Abstract

The sorts of experiences that we use to structure abstract ideas, according to Lakoff and Johnson, arise from our interaction in the world. They come from our experience of moving about in space, from picking up and putting down objects, and by bumping into things. They derive from giving objects to others, and from receiving things in return. It is these sorts of spatial experiences, they claim, that provide us with the inferential structure that makes up our understanding of abstract states like love, death, time and countless others. The truly radical idea at the heart of Conceptual Metaphor Theory is that abstract thought arises from our sensory–motor systems – our eyes, ears, pressure exerted on the skin, our felt sense of movement, our sense of balance, and so on. In short, so the claim goes, our experience of the spatial world provides the basis for the range of abstract concepts that comprise our conceptual systems, and which, accordingly, enable fundamental aspects of our meaning-making capacity – for instance, our ability to think about and externalise, in language, the range of abstract concepts that we express on a daily basis.
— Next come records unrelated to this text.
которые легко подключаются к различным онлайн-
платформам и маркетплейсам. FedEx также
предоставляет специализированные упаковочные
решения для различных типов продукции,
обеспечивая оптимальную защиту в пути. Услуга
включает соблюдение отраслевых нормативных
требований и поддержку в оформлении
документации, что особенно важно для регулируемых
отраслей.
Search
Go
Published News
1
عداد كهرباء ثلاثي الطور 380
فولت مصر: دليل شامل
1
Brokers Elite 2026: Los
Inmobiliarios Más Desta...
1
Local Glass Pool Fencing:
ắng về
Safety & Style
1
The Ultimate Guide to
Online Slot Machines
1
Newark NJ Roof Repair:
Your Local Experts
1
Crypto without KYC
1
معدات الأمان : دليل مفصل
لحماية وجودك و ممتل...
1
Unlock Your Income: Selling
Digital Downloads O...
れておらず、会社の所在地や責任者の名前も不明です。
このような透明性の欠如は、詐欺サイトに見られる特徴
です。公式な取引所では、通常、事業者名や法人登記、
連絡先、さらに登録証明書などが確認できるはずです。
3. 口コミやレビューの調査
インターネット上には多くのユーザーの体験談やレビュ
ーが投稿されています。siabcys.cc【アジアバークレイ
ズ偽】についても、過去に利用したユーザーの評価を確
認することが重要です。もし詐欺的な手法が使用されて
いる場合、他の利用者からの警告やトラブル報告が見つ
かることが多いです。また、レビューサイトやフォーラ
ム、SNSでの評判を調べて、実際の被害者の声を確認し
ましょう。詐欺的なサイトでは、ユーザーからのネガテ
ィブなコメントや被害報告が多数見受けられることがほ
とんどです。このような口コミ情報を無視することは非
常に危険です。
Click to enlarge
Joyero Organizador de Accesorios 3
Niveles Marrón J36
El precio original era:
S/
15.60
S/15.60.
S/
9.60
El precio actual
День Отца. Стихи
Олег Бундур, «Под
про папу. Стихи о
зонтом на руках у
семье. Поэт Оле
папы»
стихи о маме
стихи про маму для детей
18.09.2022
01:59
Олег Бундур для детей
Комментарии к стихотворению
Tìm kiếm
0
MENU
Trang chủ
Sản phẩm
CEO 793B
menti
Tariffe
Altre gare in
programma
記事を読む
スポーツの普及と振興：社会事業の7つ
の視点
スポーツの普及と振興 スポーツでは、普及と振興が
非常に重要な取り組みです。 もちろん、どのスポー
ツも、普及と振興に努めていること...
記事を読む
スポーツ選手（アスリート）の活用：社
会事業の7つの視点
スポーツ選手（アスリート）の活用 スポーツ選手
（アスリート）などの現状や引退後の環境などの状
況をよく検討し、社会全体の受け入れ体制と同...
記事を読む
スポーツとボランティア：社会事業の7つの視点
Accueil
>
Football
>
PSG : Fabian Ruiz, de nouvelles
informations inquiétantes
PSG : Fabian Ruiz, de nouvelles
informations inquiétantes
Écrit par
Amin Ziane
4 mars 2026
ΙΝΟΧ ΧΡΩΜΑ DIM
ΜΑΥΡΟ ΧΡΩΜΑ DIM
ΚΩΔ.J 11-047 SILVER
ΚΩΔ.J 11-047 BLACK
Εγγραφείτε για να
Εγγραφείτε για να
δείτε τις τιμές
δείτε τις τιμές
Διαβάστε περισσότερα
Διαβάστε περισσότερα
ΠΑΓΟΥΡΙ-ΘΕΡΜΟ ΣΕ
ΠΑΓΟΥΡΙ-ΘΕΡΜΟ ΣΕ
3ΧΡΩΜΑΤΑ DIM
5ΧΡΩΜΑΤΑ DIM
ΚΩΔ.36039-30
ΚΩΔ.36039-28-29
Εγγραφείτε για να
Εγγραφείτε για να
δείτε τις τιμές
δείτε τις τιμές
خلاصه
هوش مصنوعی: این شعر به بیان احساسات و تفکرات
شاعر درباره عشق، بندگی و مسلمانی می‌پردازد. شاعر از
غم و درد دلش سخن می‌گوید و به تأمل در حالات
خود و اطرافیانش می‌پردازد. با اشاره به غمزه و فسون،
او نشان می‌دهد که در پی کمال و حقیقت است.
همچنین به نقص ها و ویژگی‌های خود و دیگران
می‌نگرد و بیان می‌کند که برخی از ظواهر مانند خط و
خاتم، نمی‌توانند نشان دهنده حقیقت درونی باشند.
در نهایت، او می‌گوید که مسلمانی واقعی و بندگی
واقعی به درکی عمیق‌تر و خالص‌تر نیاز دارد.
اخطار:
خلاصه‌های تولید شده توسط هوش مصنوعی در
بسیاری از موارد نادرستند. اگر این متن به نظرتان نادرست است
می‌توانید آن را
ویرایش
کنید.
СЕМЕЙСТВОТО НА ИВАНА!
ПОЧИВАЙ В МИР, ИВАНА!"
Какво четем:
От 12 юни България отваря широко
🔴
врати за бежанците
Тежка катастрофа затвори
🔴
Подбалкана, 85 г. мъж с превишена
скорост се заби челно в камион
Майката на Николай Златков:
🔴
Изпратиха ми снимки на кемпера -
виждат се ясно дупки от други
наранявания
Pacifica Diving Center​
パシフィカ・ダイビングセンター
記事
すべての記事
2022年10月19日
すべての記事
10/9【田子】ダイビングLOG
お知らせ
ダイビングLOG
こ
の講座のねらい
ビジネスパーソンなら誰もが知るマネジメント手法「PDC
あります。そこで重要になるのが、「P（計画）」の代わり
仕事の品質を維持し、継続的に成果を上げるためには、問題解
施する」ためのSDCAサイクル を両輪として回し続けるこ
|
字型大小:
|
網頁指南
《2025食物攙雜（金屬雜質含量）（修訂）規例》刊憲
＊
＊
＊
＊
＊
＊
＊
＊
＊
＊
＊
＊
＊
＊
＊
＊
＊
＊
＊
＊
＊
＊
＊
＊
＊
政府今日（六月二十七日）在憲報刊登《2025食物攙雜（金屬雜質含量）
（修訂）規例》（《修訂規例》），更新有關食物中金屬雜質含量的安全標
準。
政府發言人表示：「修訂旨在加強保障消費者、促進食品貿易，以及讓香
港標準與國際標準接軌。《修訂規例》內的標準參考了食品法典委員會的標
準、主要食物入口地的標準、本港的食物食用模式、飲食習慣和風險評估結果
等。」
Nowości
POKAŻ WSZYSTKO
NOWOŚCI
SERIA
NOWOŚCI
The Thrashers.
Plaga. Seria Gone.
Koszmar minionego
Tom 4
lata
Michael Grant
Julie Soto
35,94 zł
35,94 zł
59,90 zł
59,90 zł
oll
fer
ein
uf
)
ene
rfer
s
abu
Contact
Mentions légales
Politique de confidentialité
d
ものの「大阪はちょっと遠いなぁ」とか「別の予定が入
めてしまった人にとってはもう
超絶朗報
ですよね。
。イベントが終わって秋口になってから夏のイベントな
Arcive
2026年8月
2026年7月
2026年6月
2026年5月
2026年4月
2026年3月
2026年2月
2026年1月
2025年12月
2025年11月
In this chapter, I investigate this issue – whether more abstract concepts and domains are created by importing structure from our experience of space – by considering the domain of TIME. And in so doing, this will enable us to get a handle on the nature and origin of abstract concepts, with implications for our ultimate objective: to understand our human capacity for meaning. After all, my contention is that the human conceptual system – our repository of concepts, structured in part by conceptual metaphors – provides the basis for what language can be employed to encode and express in our everyday acts of meaning-making. The reason for selecting time is that it amounts to the paradigmatic example of an abstract domain – time is presumably as abstract as you can get. We seem to experience time; yet there is nothing physical or concrete in the world, like stones and trees, that you or I can point to and identify as time. We sense its presence: we anticipate the future, which is distinct from the present we inhabit, and our recollection of the past. We even feel its effects on our own bodies as we age.